The F2S program provides practical curriculum connected to all school studies. Kindergarten - 5th grade students are at the most receptive age to develop healthy food beliefs so F2S provides hands-on curriculum and healthy eating education for these students. Older students benefit from F2S science, technology, engineering and math (STEM) curriculum. Life Sciences and Horticulture classes use F2S’s Plant Growth Center to teach soil-based and aquaponics growing techniques. Students and interns work in the Plant Growth Center year-round to supply starter plants to all Livingston school gardens, produce vegetables for the district’s central kitchen, harvest native Montana Trout through the aquaponics “Trout to Tray” program, experiment with production methods, and monitor environmental conditions. Currently one third of Livingston public school students are involved in F2S programs and plans are underway to involve more.

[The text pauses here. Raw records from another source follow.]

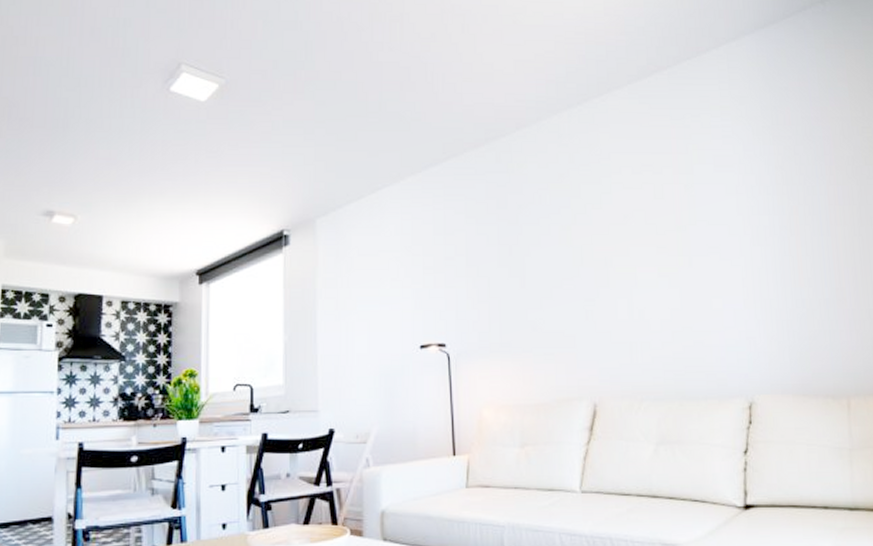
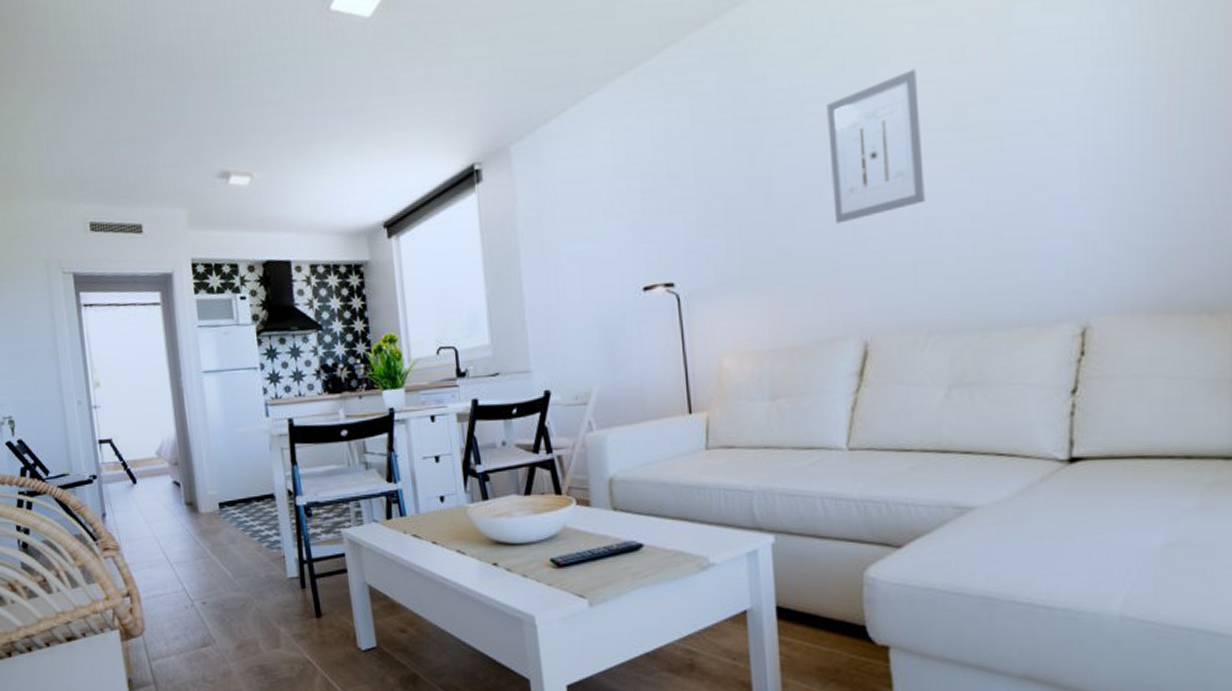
wall art: none [567,200,638,308] -> present [827,69,925,224]

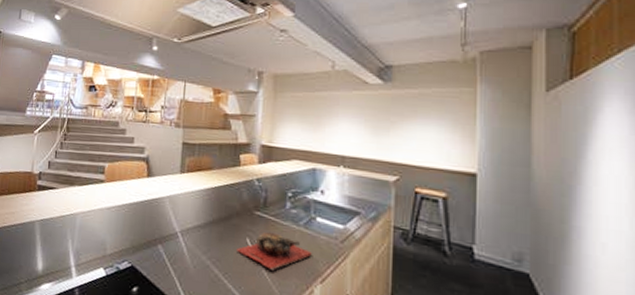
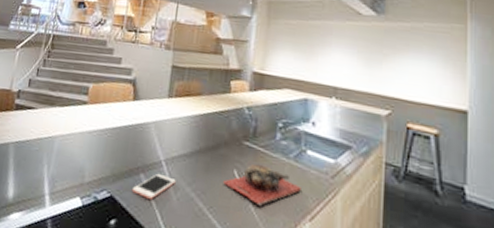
cell phone: none [150,243,192,268] -> present [131,173,176,199]

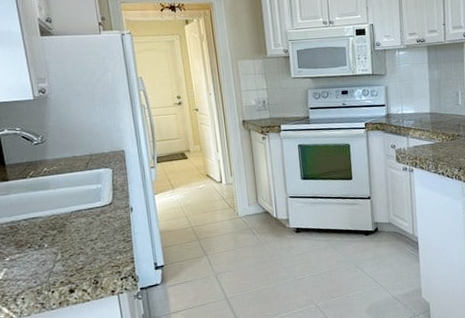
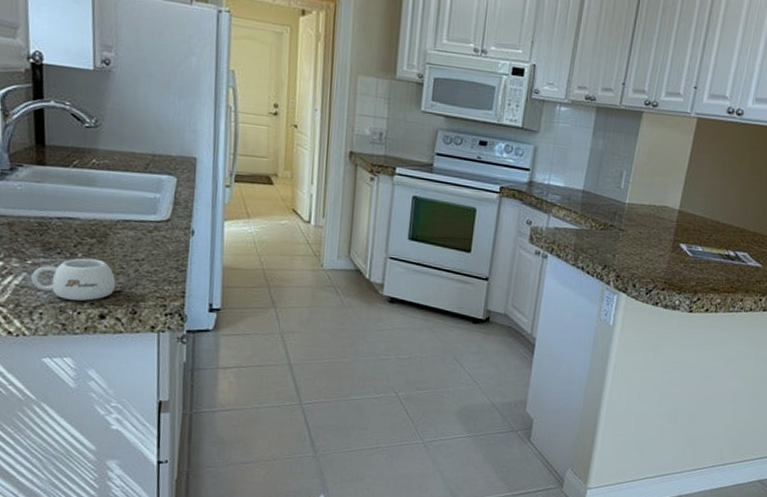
mug: none [11,245,79,283] -> present [31,258,116,301]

“Community support makes this all possible,” says Jones. F2S is now an independent 501(c)(3) and currently a fiscally-sponsored project of the Park County Community Foundation, working with Park County’s school system and community partners to grow as a school-based community resource pioneering farm to table food systems for the whole community. F2S is independently funded by in-kind support, donations and grants, and nominal funds from produce sales and events.
“I believe we can transform our school systems to be the best in the country,” says Jones. Livingston’s schools are leaders in the Farm to School movement and just won another state-wide SMART (Save Money and Resources Today) Schools competition. “The ultimate goal is for F2S’s mission to be built into our school systems and beliefs so we won’t need a separate program,” says Jones.